Shu Qi Teases Director’s Cut and Sequel Plans for ‘Girl’ at Singapore


Shu Qi arrived at the Singapore International Film Festival with the clarity of someone closing a long, emotionally taxing cycle. Her directorial debut “Girl” opened the festival the previous night, marking what she described as “the final stop” of a journey that has stretched from Venice to Busan and across two years of discussion. In Singapore, sitting with festival ambassador Rebecca Lim, Shu was unguarded, reflective and darkly funny about the pressures and revelations that came with stepping behind the camera for the first time.

“I’ve been talking about ‘Girl’ since 2023,” she said, adding with mock-weariness that all she wants now is to “go home and sleep.” But the conversation quickly veered into what comes next. Shu openly acknowledged that she has thought about continuing the thematic arc. “I really did think about ‘Girl, Woman, Lady,’” she said. “This is something I’m planning.” By her own count, a film every 10 years would “take me into my eighties.”

She also addressed the question that has followed the film since Busan: the ending. Shu confirmed that she has considered cutting a director’s version. At Busan, she became too emotional to answer a question about it — not because she disagreed with her team, she clarified, but because she was unexpectedly moved. She explained that her original instinct was to end the story when the father character crashes his motorbike. “If there’s a chance, I might cut a director’s version,” she said.

Shu traced the film’s long development, which stretched over more than a decade. She recently rediscovered her earliest draft from 2013. “Every shot you see was something I had already gone through in my mind many times,” she said. Her years as an actor gave her a strategy when she felt overwhelmed: “I just acted the role of a director.”

Her mentor, Hou Hsiao-hsien, was the catalyst. “Without director Hou, there would be no ‘Girl,’” she said. He asked her three separate times if she would consider directing — the third time convinced her. Shu also offered a rare update on his health: Hou is now ill and retired, with his family requesting distance and privacy, though he remains “very healthy and happy” in his daily life.

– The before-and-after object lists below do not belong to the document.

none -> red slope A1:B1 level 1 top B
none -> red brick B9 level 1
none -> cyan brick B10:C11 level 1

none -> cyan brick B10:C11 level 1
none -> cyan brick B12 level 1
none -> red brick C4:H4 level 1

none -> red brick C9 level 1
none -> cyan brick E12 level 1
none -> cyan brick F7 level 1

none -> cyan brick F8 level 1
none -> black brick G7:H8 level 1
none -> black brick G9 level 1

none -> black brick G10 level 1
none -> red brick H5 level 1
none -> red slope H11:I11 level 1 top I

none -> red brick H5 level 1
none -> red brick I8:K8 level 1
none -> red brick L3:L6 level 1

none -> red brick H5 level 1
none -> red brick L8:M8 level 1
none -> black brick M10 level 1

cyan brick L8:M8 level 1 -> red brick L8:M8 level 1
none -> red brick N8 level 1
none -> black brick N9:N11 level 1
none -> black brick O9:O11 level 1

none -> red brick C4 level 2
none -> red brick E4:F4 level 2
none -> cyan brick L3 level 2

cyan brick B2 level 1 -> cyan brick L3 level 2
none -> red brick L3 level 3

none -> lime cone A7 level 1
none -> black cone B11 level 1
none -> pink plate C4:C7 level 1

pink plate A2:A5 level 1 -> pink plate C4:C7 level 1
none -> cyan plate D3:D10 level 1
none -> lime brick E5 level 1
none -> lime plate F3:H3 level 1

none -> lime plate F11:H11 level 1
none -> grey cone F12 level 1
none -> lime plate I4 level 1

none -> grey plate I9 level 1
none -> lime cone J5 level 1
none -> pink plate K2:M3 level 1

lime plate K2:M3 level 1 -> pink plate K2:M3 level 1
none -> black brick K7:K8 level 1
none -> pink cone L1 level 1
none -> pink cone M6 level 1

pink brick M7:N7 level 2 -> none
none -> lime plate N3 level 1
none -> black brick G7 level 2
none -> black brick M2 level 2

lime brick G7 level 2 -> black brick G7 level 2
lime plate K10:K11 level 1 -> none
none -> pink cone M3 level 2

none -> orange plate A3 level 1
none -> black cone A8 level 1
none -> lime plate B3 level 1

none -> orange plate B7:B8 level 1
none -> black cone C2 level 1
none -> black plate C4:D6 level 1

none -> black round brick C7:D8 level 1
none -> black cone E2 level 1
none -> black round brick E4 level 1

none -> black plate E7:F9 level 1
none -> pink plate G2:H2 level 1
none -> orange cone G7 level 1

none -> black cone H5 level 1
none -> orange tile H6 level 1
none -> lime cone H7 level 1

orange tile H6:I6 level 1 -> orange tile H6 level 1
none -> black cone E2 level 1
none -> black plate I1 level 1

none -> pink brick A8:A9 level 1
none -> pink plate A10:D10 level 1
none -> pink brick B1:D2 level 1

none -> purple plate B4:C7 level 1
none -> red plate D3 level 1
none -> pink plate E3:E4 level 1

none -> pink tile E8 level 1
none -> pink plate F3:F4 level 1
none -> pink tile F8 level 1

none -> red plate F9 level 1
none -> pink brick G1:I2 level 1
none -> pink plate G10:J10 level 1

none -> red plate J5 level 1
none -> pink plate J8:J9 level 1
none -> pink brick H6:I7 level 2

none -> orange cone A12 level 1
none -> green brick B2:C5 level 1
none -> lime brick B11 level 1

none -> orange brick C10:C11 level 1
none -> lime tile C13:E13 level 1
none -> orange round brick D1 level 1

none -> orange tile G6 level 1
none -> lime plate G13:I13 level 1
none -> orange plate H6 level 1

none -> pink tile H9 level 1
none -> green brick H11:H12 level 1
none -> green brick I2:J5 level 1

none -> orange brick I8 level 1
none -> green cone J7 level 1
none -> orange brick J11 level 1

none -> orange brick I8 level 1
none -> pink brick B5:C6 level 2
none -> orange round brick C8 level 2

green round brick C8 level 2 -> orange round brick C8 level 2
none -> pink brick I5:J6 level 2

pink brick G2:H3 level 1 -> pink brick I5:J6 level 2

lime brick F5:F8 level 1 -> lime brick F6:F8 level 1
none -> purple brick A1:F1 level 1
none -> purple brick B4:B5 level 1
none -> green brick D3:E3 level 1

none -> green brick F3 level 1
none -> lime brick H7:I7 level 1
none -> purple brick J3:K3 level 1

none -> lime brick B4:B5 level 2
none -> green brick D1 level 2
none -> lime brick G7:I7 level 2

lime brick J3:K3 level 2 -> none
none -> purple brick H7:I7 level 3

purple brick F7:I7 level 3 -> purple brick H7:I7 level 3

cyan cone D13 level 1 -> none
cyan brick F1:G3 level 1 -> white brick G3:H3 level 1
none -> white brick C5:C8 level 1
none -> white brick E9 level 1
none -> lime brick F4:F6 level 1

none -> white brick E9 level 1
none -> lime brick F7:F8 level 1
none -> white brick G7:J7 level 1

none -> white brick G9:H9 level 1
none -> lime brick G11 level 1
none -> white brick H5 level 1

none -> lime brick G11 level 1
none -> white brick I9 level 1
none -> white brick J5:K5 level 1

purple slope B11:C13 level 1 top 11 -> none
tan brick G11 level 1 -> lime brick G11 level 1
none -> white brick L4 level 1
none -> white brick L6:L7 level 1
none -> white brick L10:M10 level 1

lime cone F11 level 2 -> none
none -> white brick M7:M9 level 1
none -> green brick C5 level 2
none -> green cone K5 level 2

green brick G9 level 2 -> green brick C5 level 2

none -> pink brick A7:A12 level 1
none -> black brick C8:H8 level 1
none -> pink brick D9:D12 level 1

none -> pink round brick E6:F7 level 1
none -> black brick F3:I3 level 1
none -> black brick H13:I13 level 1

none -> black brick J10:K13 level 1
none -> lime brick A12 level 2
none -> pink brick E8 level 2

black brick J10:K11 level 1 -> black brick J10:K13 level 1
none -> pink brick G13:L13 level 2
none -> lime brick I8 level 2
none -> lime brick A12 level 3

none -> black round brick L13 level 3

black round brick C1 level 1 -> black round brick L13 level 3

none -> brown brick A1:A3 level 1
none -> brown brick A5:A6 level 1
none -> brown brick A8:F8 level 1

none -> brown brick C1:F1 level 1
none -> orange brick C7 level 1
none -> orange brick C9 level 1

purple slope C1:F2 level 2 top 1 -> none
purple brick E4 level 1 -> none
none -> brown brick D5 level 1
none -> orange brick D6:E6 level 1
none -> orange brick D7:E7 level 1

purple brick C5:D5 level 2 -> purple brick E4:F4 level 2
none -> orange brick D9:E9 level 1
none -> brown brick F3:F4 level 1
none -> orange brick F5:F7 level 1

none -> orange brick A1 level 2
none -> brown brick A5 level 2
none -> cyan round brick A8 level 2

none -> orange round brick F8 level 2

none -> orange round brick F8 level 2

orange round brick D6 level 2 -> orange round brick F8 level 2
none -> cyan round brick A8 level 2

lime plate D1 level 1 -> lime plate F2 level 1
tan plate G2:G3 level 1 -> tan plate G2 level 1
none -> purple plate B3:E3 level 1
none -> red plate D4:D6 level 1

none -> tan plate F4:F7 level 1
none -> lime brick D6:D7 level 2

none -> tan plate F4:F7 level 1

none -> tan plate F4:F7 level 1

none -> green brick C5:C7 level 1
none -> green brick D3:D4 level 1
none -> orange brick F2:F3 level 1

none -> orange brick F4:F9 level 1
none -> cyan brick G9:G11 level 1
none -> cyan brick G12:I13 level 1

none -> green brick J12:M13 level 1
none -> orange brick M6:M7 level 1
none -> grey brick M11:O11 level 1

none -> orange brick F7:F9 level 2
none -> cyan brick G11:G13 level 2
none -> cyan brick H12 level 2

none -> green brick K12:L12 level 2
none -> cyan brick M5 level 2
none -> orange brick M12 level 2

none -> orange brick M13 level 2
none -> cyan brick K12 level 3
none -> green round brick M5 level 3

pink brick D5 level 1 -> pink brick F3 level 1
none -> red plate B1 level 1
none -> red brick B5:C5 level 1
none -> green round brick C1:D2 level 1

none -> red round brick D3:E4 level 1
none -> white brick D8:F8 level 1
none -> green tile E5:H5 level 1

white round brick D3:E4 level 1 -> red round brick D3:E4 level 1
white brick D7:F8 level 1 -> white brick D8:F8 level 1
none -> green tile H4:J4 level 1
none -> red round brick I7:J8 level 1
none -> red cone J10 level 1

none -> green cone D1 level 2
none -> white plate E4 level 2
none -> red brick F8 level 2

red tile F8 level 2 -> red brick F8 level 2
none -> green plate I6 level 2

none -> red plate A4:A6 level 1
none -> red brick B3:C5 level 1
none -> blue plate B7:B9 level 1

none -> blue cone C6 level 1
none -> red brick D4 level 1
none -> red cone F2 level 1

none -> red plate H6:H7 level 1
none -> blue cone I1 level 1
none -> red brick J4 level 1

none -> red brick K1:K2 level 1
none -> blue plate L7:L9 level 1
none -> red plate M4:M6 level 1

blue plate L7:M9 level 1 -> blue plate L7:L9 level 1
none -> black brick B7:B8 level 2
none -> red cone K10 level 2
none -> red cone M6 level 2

When discussing the shoot, Shu spoke at length about how she built the world of late-1980s Taiwan for her actors. Young lead Bai Xiao-Ying gave up her mobile phone for three months to understand what childhood felt like in that era. For the mother role, played by 9m88, Shu recreated the textures of daily domestic life down to the switches, dish racks and the way a kettle was handled. She recalled watching 9m88 clean the entire onscreen home for a long take — a moment that made her unexpectedly tear up behind the monitor. “That was when I realised how hard being a housewife is.”

Shu’s candour extended to the hardest parts of the film: childhood trauma, cycles of violence and the inherited wounds that shape three generations – grandmother, mother and daughter. She said she only realised after completing the film that the mother, too, “was once a girl,” a shift that allowed her to understand her own parents “a little more.”

She also addressed how she handles scrutiny, delivering the line that drew the loudest reaction: “I ignore them. Life is your own. You make your own choices.” She reads comments, she said, but refuses to be ruled by them.

Humor threaded through the evening. Shu described herself as “a positive person… maybe a little hyperactive,” laughed about the relief of not dieting or wearing makeup as a director, and recounted her long record of personal reinvention — running away from home as a teenager, moving alone to Hong Kong, relearning Mandarin to work in China. “If I think of something I must do, I immediately execute it,” she said.

One of the night’s most unexpected reveals came when Shu described scouting a bridge for the film — only to realise it was the same one she walked across in Hou Hsiao-hsien’s “Millennium Mambo.” The symmetry startled her. “It’s destiny,” she said. “A connection with director Hou.”

As the session closed, Lim thanked her for the courage reflected on screen. Shu, in turn, said she hopes “Girl” gives anyone living with pain the strength to move forward: “Even if life is hard now, the good days will slowly come.”